Mamas Changing The Narrative of Their Community

A Narrative Change

Nervousness set in when Martha was first approached with the opportunity.  She was being asked to be in charge of the Maple Christmas Festival.  She knew she couldn’t pull this off on her own, and with the Solidarity staff being stretched thin with responsibilities, Martha decided to lean on the neighborhood leaders from Mamas de Maple to make the Christmas Festival happen.

When asked about the chance to lead with her, the leaders in Mamas De Maple resoundingly said “yes,” to Martha, and added that they would help carry the responsibility of throwing a neighborhood wide party.

In response to a vacuum in staff participation, Mamas De Maple stepped up and threw one of the first parties to ever unite Garnet & Maple families together.  For the past few years, Christmas festivals were thrown individually in each neighborhood.  Due to the lack of man/woman power in Garnet, Mamas De Maple decided to open the festival to the Garnet neighborhood that helped build a relational bridge that reached across the city.

- [SUPPLIED RECORDS]:

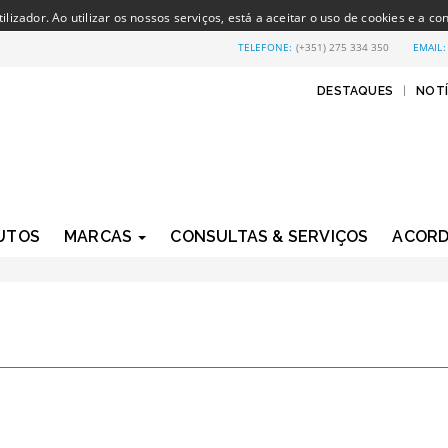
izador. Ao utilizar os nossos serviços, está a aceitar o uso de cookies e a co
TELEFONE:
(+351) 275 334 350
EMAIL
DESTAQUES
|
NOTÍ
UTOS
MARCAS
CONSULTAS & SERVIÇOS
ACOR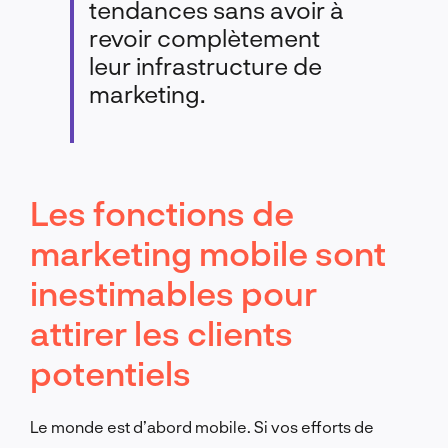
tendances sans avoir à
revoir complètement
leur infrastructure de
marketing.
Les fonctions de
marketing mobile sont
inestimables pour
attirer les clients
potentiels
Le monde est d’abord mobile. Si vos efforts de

* * *

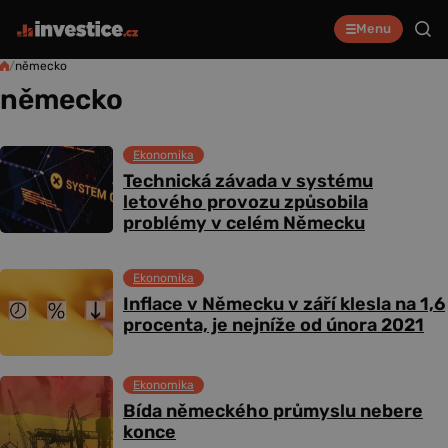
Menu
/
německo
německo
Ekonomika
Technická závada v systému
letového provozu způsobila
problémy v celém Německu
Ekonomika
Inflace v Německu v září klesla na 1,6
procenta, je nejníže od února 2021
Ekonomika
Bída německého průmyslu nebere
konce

- [PROMPT A]:
According to the Mamas de Maple article, why did Mamas de Maple open the festival to the Garnet neighborhood?
- [PROMPT B]:
Sum up the Mamas de Maple article in two sentences.
- [PROMPT C]:
Carry on the Mamas de Maple article from the point where it ends.

- [ANSWER BOX A]:
Because of the lack of man/woman power in Garnet.

- [ANSWER BOX B]:
Asked to lead the Maple Christmas Festival while Solidarity staff were stretched thin, Martha turned to the neighborhood leaders of Mamas de Maple, who agreed to share the work. Because Garnet lacked man/woman power, they opened the festival to that neighborhood, throwing one of the first parties to unite Garnet and Maple families and building a relational bridge across the city.

- [ANSWER BOX C]:
Martha and the Mamas stepped up during this time of need.  There were moments that Martha doubted they would be able to get everything accomplished,

“Since many of our programs were shut down, I thought this year’s festival might take a step back.  I doubted that we had enough time and that we would receive enough gifts for the store.  But it was incredible to see all of the Mamas give so much every day; their time, money, dedication, and skipping commitments just to make sure the festival decorations were done on time.”

This group of resilient mothers kept their eyes on the goal.  A gift drive were organized. An entire Whoville village was created and decorated.  Members of Mamas De Maple paid for chair & table rentals.  A neighborhood meal for 200 individuals was provided. They even booked someone to play the Grinch and entertain the children.

Local churches came in to help out where the neighborhood leaders needed assistance.  They provided gifts, management of the store, crafts, a photo booth, balloon art, face paint, and a bounce house.

In the end, 60 families attended and neighborhood parents were able to purchase nearly 400 toys for their 198 children.

“For me, seeing all of this come together on the day of the festival was marvelous. I could not believe all that we had done. All the volunteers were amazed by the decoration and the mamas loved hearing that everyone enjoyed the work they had put in.”

The beauty of the day usually goes unnoticed in the city.  People can be quick to label the neighborhood as a “bad community,” or only see it for the issues that our neighbors face; drugs, alcoholism, gang influence, fatherlessness, immigration, etc.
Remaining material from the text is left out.